Incumbents who are relocated below 937 MHz need to be provided comparable facilities in terms of cost, quality, reliability and resiliency — and costs need to account for all additional ongoing operational and capital expenses with no limit on the time period, the groups said. Finally, a cost-benefit analysis of the proposed realignment that includes the estimated cost of relocating incumbents and of constructing, operating and maintaining the PEBB in each major trading area (MTA) based on a proposed set of standards for coverage, reliability and resiliency should be developed at the outset.

The Ad Hoc Refiners Group, composed of Exxon Mobil, Marathon Petroleum and Phillips 66, said the proposed rules should permit spectrum aggregation solely through voluntary negotiations. And any proposed rules should be limited to defining the technical parameters of PEBB operations so that broadband operations in the PEBB sub-band don’t interfere with existing 900 MHz narrowband systems, preferably with a guard band. The group also said the proposed rules’ specific output powers are well below the output powers of portables and mobiles operating on the 900 MHz narrowband systems deployed at their refineries.

Several of the oil companies also acquired 900 MHz channels through voluntary negotiations to meet narrowband wireless needs at the refineries. “The commission should not change the rules under which PDV and the companies acquired their 900 MHz band assignments to either’s advantage or disadvantage,” the filing said. “CII entities’ narrowband communications requirements are no less critical than the proposed PEBB service that remains very much a work in progress.”
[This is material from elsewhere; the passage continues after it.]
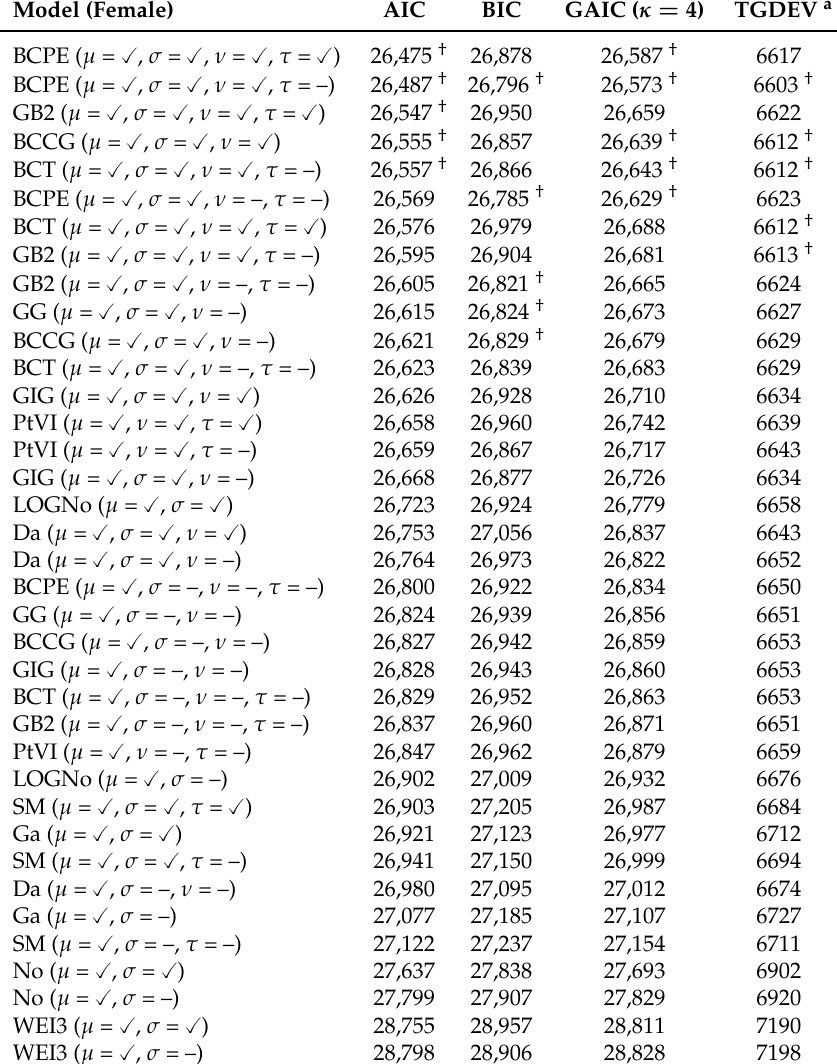
Table A3. Information criteria of estimated models with the female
“The idea of a mandatory migration modeled after 800 MHz rebanding rules is very difficult for people to stomach,” said Douglas Jarrett, partner at Keller and Heckman, which filed comments for the Ad Hoc Refiners Group. “And then you have the interference question on top of that and the level of disruption.”

Other CII firms that filed comments stating that their concerns had not been adequately addressed or that the proposed rules failed to resolve interference concerns included Sensus, M2M Spectrum, Sensus Partners & Advisors Network (SPAN), Lower Colorado River Authority (LCRA), Southern Co., Eversource Energy, PECO Energy and NextEra Energy.
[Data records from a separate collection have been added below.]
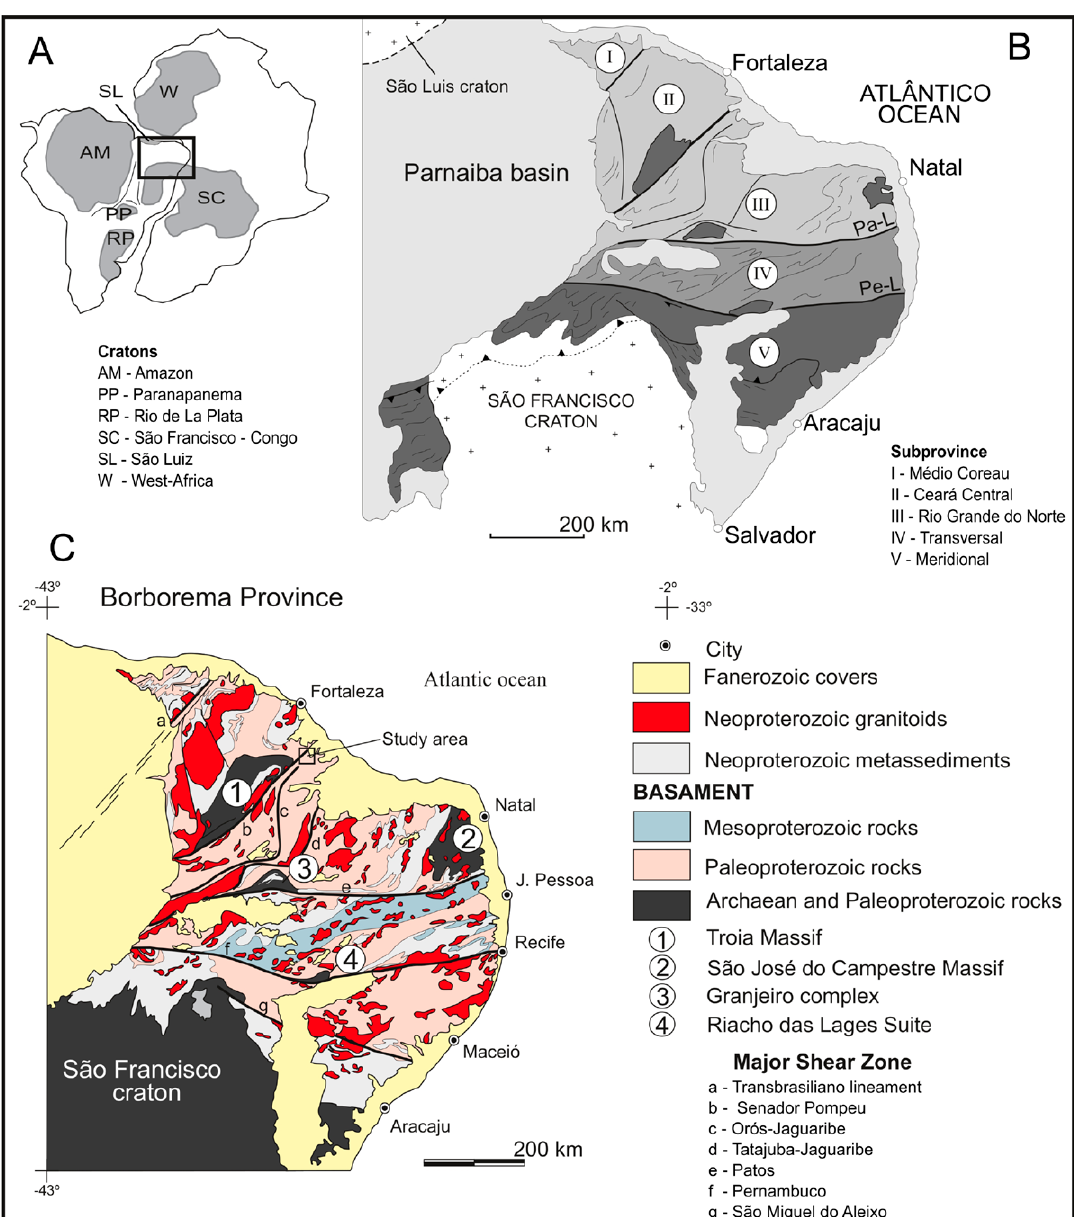
FIGURE 1 – (A) Paleogeographic configuration of the Gondwana Supercontinent at ca. 600 Ma. (B) Tectonic subprovinces of the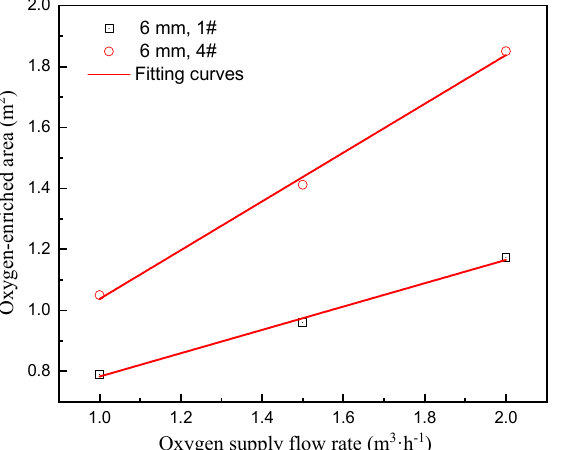
Figure 11. Oxygen-enriched area with different oxygen supply modes and oxygen flow rates un- der air-conditioning. Table 6. The relationship between oxygen-enriched area and oxygen flow rate under air-condi- tioning.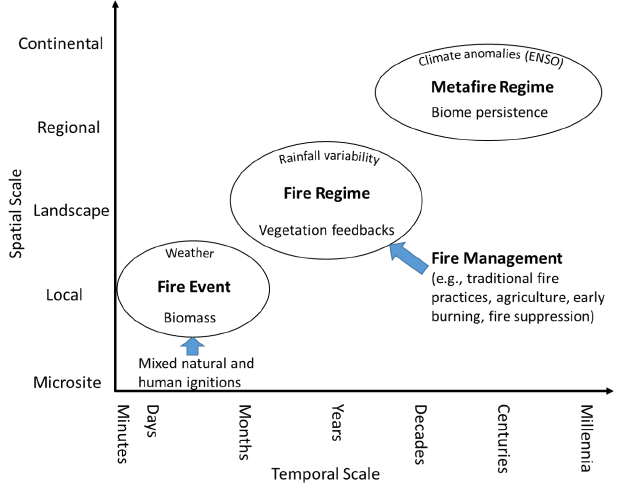
Fig. 1 . Controls of fire at multiple spatial and temporal scales, including the role of humans in shaping fire dynamics (adapted from Whitlock et al. 2010, Bowman et al. 2011). ENSO, El Niño–Southern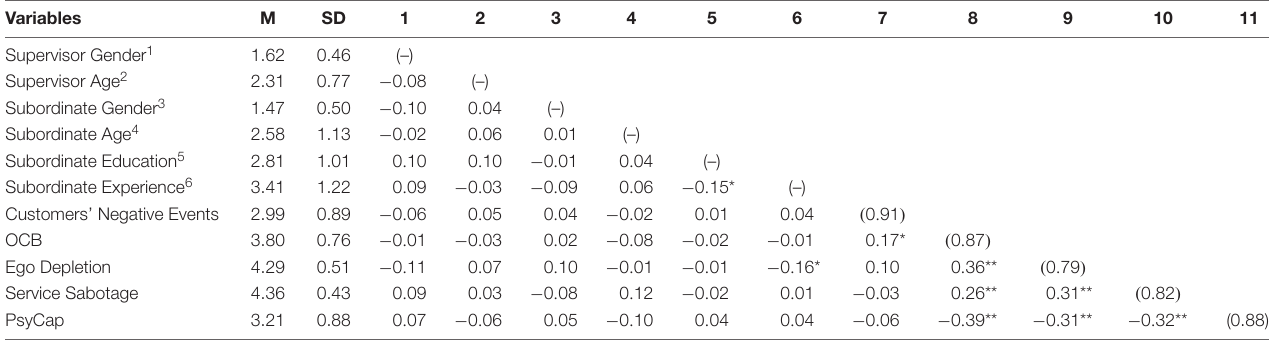
TABLE 1 | Intercorrelations, descriptive statistics, and estimated reliabilities among the variables.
The American Petroleum Institute (API) filed comments with concerns on several areas of the rules, including the proposed power and antenna height limits, proposed licensing rules, realignment agreements between the PEBB licensee and incumbents, retuning cost reimbursements, priority access requirements for the proposed broadband service and interference protection rights.
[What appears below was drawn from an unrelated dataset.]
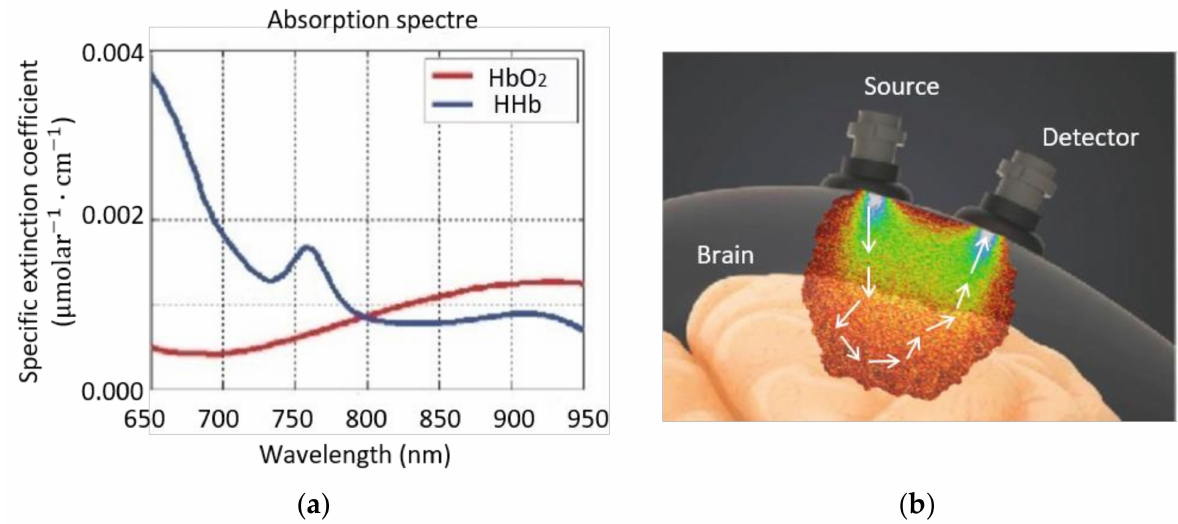
Figure 5. ( a ) Absorption coefficient spectra of oxyhemoglobin (HbO 2 ) and deoxyhemoglobin (HHb). ( b ) The probabilistic trajectory of photons from the source to a detector of incident near-infrared light is described as a “banana shape” [38]. Figure modified from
“Due to the sensitivity and importance of current uses of the 900 MHz band, API urges the commission to conduct an extremely diligent review of petitioners’ proposals to ensure protection of current and future narrowband operations before initiating a rulemaking proceeding to adopt them,” API said.

The Association of American Railroads (AAR) comments had a similar theme. “AAR is not inclined to support the proposal because of its continued concerns regarding the potential interference from the proposed PEBB service to adjacent-band operations, particularly those operations of AAR member railroads,” AAR’s filing said.

While Harris filed comments opposing the PDV/EWA petition, Motorola Solutions said it believes the proposal would preserve incumbent spectrum rights.

However, Motorola also discussed the proposed interference protection standards. “Motorola Solutions therefore urges the commission to consider whether protection standards below -88/-85 dBm are warranted,” the company’s filing said. “While the standards adopted for 800 MHz public-safety systems may not be directly applicable here due to differing receive performance levels, additional protection is warranted to prevent interference well within the expected service areas of incumbent systems.”

Reply comments in the proceeding, No. RM-11738, are due July 14.